Researchers analyzed information from 12 previously published studies involving more than 116,000 employed people in Finland, France, the Netherlands, Sweden, Denmark, or the United Kingdom. The study participants, who ranged in age from 17 to 70, had rated the mental demands of their job as well as the amount of control they had at work.
The researchers examined hospital records and death registers in determining cancer diagnoses.
Over the 12-year study period, 5,765 people developed colorectal, lung, breast or prostate cancer.
No link was found between high levels of job strain (defined as high demands at work with low control) and people's overall risk of cancer. There also was no association found between job strain and each of the four cancers.

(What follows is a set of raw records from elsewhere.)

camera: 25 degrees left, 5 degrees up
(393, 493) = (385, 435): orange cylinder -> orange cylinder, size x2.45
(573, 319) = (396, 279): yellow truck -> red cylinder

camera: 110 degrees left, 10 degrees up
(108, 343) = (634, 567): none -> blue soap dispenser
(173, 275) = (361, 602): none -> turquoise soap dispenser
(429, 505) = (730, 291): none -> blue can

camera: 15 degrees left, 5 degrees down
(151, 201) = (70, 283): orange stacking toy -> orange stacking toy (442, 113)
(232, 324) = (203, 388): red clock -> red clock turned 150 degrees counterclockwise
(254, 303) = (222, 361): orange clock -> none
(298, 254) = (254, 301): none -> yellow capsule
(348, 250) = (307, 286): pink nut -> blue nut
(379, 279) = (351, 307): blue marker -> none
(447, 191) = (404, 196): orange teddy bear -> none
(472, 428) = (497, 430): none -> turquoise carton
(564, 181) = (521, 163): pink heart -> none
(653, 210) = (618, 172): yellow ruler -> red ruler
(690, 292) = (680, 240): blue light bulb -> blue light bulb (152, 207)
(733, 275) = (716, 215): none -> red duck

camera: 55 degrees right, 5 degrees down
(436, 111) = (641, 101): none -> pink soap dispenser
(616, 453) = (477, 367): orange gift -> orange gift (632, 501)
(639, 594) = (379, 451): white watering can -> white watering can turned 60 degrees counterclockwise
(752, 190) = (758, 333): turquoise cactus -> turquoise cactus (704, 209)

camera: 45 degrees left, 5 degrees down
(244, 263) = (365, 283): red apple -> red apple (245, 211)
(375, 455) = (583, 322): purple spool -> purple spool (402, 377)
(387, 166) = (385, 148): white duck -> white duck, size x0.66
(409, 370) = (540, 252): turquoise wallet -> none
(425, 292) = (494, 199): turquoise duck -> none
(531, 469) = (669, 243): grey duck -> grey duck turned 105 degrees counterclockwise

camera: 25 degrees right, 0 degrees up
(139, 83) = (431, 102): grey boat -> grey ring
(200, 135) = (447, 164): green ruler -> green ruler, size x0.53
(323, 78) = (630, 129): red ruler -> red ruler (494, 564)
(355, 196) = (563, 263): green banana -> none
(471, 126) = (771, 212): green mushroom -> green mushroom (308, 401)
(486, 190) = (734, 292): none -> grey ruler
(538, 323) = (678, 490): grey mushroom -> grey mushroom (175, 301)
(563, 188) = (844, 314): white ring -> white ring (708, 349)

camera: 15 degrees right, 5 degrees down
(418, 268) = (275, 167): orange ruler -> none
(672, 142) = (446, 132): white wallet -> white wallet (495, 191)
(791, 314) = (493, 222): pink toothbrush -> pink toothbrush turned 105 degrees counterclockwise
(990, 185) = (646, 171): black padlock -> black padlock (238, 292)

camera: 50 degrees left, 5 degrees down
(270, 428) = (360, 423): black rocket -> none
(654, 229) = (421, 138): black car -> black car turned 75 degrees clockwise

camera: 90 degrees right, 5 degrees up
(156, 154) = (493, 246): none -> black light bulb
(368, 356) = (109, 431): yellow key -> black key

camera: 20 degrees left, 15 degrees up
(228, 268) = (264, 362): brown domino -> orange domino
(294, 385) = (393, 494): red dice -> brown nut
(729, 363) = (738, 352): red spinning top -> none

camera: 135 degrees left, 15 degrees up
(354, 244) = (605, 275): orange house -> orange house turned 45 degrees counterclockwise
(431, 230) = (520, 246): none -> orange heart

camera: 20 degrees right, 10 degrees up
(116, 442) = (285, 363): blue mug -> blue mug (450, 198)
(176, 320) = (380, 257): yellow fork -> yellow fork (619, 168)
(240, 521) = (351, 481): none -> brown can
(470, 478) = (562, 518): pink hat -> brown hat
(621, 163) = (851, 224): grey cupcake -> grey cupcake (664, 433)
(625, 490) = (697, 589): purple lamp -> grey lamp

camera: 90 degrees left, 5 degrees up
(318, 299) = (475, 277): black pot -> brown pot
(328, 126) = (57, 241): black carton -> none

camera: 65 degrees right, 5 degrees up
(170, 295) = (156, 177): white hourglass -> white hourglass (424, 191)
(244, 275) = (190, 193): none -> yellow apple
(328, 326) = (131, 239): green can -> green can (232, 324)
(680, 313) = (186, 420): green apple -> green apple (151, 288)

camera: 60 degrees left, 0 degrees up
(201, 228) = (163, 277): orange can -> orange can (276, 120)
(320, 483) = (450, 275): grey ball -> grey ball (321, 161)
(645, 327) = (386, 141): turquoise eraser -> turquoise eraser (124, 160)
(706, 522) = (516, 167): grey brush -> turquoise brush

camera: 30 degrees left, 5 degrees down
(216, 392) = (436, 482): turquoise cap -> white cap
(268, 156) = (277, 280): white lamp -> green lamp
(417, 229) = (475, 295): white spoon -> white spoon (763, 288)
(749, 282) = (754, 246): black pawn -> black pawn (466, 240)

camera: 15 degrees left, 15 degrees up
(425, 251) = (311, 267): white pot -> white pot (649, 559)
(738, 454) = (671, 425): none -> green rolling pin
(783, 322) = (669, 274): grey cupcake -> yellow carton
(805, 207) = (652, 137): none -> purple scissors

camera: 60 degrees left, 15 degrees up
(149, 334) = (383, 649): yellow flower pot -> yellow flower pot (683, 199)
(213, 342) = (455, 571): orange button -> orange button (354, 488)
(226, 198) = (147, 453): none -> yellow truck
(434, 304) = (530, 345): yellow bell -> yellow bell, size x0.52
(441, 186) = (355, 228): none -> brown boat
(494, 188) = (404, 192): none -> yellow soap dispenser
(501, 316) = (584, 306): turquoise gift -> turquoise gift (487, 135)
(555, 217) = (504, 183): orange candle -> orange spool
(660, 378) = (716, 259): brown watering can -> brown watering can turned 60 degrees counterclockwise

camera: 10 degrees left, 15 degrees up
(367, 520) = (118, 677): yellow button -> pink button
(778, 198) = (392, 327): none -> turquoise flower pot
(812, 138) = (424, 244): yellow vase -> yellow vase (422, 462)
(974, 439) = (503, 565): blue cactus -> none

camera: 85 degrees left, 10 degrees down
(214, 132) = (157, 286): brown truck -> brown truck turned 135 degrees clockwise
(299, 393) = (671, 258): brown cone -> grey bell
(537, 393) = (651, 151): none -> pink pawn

The researchers took into account factors that could affect the association between mental stress and cancer risk, including age, sex, body mass index, socioeconomic status (based on job title or education level), and smoking and alcohol intake.
"Though reducing work stress would undoubtedly improve the psychological and physical well-being of the working individuals as well as the working population, it is unlikely to have an important impact on cancer burden at a population level," the researchers wrote in the Feb. 7 issue of the British Medical Journal (BMJ).
Mental stress can increase inflammation in the body, which in turn may play a role in cancer development, the researchers said. But previous searches for a link between stress and cancer were inconclusive. By contrast, previous studies have found a link between work stress and an increased risk of heart attacks and strokes.
The new study did not address whether mental stress from other causes, such as stressful life events or job insecurity, might be linked to cancer, and whether work stress is related to the risk of types of cancers not assessed in this study, the researchers said. The study also did not assess the duration of work stress, so it's possible long-term exposure to work stress might affect the risk of cancer.